上面所说的都是signal的一些毛病,但是这些都不是致命的,致命的问题在于老的signal机制的不可靠。信号分成可靠性信号和非可靠性信号,并不是说用sigaction安装,用sigqueue发送的信号就是可靠性性信号,用signal安装,kill/tkill发送的信号就是非可靠性信号。这种理解是错误的。这在Linux环境进程间通信(二):信号(上)一文中讲的非常清楚了。
信号值位于[SIGRTMIN,SIGRTMAX] 之间的信号,就是可靠信号,位于[SIGHUP,SIGSYS]之间信号,都是非可靠性信号,与安装函数是signal还是sigaction无关,与发送函数是kill还是sigqueue无关。
1~31之间的所有信号都称为不可靠信号,原因就在于信号不可排队,如果kernel发现同一个信号已经有挂起信号,当前信号就会被丢弃,就好象从来没有被发送过一样,无法引起信号的传递,也无法让进程执行信号处理函数。这种实现的机理,造成了这些信号的不可靠。这正所谓:我本将心向明月,奈何明月照沟渠。
为了解决这个问题,Linux引入了实时信号,信号值在[32~64]区间内,或者称之为可靠信号。这种信号,kernel不会ignore,哪怕已经有了好多同一个信号,kernel会把新收到信号放入queue之中,等待被传递出去。

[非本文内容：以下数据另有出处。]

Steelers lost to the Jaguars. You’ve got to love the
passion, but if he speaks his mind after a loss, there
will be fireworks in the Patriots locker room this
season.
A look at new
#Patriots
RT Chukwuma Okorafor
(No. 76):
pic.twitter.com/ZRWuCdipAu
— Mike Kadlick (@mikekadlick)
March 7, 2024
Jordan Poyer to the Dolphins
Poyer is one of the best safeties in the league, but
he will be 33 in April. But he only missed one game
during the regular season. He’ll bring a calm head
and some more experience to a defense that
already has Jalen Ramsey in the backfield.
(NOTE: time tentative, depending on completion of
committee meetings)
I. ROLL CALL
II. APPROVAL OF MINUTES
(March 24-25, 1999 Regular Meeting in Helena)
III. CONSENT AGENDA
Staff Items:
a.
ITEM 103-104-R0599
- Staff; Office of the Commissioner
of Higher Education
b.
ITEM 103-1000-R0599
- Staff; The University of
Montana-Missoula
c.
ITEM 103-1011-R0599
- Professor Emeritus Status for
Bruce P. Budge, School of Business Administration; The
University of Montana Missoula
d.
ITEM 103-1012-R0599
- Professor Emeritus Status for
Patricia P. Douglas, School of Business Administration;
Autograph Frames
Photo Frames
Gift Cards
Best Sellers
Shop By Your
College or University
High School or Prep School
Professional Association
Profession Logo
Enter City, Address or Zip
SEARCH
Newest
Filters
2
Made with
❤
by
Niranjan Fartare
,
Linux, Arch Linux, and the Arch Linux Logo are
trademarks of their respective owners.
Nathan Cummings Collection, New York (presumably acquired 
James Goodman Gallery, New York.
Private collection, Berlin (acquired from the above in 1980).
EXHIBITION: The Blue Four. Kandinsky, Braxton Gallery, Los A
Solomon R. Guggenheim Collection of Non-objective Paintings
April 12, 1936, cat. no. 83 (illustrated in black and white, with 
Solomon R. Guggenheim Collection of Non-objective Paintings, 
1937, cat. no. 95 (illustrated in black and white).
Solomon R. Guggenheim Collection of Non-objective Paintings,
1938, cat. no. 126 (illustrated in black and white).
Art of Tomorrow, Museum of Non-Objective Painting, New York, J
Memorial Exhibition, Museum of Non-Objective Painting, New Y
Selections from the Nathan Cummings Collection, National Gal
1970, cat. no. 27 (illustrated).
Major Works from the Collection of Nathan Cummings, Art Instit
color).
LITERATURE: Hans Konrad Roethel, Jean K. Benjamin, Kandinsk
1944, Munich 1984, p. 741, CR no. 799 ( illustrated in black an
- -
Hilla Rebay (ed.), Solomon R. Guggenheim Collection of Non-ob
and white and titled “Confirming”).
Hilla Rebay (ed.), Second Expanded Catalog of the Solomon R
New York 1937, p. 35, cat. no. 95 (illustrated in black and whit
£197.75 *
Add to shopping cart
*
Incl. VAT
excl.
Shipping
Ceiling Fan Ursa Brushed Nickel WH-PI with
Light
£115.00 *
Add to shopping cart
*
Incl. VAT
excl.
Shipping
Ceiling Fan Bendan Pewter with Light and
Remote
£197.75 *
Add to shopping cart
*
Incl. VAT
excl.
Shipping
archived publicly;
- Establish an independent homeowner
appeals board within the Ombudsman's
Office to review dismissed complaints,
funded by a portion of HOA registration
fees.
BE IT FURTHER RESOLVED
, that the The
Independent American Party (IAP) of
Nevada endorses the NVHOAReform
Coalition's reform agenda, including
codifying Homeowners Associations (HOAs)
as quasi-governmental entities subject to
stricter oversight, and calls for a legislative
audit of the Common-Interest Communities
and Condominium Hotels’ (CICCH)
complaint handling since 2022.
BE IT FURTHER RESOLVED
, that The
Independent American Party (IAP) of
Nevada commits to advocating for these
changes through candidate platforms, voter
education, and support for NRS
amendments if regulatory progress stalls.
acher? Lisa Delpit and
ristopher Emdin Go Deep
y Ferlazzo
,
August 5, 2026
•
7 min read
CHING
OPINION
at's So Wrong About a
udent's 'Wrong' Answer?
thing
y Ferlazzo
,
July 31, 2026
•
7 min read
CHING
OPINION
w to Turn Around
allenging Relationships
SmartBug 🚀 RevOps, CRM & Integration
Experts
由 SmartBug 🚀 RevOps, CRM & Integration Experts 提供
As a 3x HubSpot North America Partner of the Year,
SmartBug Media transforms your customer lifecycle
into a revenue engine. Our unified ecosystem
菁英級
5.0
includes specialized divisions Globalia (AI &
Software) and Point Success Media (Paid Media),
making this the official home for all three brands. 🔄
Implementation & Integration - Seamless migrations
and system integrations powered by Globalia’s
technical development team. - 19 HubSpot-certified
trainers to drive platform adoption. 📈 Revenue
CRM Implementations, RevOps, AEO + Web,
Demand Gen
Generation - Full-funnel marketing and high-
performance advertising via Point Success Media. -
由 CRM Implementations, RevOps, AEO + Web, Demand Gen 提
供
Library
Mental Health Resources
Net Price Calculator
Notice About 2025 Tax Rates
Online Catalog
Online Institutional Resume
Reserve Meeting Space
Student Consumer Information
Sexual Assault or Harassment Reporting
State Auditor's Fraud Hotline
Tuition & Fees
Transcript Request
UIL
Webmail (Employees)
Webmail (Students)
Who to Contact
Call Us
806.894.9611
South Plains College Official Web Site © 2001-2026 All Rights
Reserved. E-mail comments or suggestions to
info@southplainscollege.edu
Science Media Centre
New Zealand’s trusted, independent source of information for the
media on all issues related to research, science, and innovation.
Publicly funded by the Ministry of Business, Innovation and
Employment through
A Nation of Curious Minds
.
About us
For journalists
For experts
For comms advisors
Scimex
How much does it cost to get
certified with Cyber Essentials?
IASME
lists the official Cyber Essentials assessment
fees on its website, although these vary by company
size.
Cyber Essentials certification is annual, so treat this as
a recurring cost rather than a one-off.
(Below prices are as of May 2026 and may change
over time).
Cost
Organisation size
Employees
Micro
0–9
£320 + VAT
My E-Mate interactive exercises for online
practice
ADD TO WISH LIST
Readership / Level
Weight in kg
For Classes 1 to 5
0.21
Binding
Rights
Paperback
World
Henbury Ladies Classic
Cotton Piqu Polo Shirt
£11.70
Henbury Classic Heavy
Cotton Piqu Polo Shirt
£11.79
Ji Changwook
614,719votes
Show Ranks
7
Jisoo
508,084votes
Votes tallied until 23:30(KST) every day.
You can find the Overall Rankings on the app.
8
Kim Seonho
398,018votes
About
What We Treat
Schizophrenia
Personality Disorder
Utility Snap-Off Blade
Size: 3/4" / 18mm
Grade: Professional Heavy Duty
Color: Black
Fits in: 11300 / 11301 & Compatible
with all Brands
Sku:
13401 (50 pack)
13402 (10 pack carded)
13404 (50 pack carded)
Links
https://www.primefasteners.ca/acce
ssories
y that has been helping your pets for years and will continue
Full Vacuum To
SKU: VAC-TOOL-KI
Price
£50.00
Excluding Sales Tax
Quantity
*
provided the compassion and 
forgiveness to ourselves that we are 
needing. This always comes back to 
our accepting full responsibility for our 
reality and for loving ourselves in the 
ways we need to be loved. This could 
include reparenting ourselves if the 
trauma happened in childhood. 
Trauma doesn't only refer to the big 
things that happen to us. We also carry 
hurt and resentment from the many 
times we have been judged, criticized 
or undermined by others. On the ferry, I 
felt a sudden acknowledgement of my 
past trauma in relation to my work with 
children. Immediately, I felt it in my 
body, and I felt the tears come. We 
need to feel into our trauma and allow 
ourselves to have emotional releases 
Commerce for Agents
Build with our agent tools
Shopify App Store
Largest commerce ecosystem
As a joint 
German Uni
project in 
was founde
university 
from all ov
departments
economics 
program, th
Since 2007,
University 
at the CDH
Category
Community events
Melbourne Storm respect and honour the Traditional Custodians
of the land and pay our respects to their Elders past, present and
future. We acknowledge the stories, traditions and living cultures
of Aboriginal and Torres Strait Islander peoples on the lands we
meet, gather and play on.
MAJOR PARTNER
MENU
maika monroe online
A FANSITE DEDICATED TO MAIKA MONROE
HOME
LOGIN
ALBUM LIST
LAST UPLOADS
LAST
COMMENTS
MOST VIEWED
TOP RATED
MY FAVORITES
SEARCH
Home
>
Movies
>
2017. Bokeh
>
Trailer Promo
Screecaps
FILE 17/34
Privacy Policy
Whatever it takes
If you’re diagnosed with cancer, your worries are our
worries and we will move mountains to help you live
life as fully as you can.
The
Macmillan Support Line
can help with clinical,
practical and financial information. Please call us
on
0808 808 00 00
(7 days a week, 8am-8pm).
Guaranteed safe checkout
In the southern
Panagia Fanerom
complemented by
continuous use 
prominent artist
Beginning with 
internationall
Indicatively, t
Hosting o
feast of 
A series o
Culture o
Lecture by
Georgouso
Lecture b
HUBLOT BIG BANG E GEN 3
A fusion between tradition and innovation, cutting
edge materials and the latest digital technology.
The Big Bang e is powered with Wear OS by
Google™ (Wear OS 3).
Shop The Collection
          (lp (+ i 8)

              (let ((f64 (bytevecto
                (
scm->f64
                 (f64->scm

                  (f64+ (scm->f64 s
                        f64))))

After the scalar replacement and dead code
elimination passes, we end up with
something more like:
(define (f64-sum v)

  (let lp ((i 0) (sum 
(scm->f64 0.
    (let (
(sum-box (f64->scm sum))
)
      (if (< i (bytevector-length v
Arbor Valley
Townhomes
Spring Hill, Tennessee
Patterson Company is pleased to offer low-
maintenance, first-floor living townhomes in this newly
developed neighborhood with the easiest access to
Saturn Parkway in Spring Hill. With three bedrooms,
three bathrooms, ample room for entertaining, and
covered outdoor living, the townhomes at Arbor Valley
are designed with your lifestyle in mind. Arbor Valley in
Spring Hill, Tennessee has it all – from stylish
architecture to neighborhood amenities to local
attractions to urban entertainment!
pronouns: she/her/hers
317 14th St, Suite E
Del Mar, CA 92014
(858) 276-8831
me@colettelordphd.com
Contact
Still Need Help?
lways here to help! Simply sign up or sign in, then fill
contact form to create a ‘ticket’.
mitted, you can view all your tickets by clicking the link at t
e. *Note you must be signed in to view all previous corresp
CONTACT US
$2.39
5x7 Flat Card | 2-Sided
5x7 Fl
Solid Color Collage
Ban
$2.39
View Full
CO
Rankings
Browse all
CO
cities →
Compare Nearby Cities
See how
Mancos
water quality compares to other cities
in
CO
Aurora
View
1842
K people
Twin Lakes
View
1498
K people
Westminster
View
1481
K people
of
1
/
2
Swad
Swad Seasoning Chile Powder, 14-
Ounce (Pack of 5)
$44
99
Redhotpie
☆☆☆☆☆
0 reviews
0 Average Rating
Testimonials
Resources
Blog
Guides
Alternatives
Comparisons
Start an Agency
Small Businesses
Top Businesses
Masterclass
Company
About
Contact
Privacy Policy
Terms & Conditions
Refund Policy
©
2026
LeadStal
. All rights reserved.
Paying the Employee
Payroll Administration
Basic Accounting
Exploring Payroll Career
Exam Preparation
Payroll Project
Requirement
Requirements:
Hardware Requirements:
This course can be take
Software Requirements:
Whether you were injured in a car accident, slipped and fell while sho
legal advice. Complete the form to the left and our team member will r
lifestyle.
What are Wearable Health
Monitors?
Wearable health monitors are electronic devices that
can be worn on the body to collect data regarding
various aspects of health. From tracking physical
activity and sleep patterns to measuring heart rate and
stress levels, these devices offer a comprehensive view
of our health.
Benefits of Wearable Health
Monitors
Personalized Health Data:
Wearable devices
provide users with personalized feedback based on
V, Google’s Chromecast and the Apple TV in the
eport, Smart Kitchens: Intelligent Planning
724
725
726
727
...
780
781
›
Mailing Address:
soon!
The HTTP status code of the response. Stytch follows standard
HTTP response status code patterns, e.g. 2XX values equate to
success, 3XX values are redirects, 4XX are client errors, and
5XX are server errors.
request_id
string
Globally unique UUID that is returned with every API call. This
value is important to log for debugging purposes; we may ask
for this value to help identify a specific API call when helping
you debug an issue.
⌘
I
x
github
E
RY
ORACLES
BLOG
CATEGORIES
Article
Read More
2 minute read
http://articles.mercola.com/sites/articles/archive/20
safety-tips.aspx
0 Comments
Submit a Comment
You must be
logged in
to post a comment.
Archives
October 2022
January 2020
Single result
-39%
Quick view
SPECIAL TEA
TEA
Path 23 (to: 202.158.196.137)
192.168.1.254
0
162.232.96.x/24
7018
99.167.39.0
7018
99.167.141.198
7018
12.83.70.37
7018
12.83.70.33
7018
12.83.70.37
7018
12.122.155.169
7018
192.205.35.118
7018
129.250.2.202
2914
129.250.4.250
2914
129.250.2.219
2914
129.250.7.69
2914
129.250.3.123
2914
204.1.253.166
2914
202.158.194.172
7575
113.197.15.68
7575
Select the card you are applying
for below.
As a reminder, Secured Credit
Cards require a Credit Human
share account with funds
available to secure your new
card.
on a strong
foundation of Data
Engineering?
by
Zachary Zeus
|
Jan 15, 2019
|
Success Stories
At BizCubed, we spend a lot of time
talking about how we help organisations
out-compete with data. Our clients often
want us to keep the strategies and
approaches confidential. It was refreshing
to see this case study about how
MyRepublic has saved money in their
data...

空口说白话,不是我们的风格,我现在用代码证明之。我参考了Linux Programming Interface 一书的例子,写了两个程序,一个是signal_receiver ,一个是signal_sender.
先看signal_receiver的code:
- manu@manu-hacks:~/code/c/self/signal$ cat signal_receiver.c
- #include <stdio.h>
- #include <stdlib.h>
- #include <unistd.h>
- #include <signal.h>
- #include <string.h>
- #include <errno.h>
- static int sig_cnt[NSIG];
- static volatile sig_atomic_t get_SIGINT = 0;
- void handler(int signo)
- {
- if(signo== SIGINT)
- get_SIGINT = 1;
- else
- sig_cnt[signo]++;
- }
- int main(int argc,char* argv[])
- {
- int i = 0;
- sigset_t blockall_mask ;
- sigset_t pending_mask ;
- sigset_t empty_mask ;
- printf("%s:PID is %ld\n",argv[0],getpid());
-
- for(i= 1; i < NSIG; i++)
- {
- if(i== SIGKILL|| i== SIGSTOP)
- continue;
- if(signal(i,&handler)== SIG_ERR)
- {
- fprintf(stderr,"signal for signo(%d) failed (%s)\n",i,strerror(errno));
- // return-1;
- }
- }
- if(argc> 1)
- {
- int sleep_time = atoi(argv[1]);
- sigfillset(&blockall_mask);
- if(sigprocmask(SIG_SETMASK,&blockall_mask,NULL)== -1)
- {
- fprintf(stderr,"setprocmask to block all signal failed(%s)\n",strerror(errno));
- return -2;
- }
- printf("I will sleep %d second\n",sleep_time);
- sleep(sleep_time);
- if(sigpending(&pending_mask)== -1)
- {
- fprintf(stderr,"sigpending failed(%s)\n",strerror(errno));
- return -2;
- }
- for(i= 1 ; i < NSIG ; i++)
- {
- if(sigismember(&pending_mask,i))
- printf("signo(%d) :%s\n",i,strsignal(i));
- }
- sigemptyset(&empty_mask);
- if(sigprocmask(SIG_SETMASK,&empty_mask,NULL)== -1)
- {
- fprintf(stderr,"setprocmask to release all signal failed(%s)\n",strerror(errno));
- return -3;
- }
-
- }
- while(!get_SIGINT)
- continue ; //why not use pause? I will explain later
- for(i= 1; i < NSIG ; i++)
- {
- if(sig_cnt[i]!= 0 )
- {
- printf("%s:signal %d caught %d time%s\n",
- argv[0],i,sig_cnt[i],(sig_cnt[i]>1)?"s":"");
- }
- }
- return 0;
- }
这个signal_receiver会等待所有的信号,接收到某信号后,该信号的捕捉到的次数++,SIGINT会终结进程,进程退出前,会打印信号的捕捉统计。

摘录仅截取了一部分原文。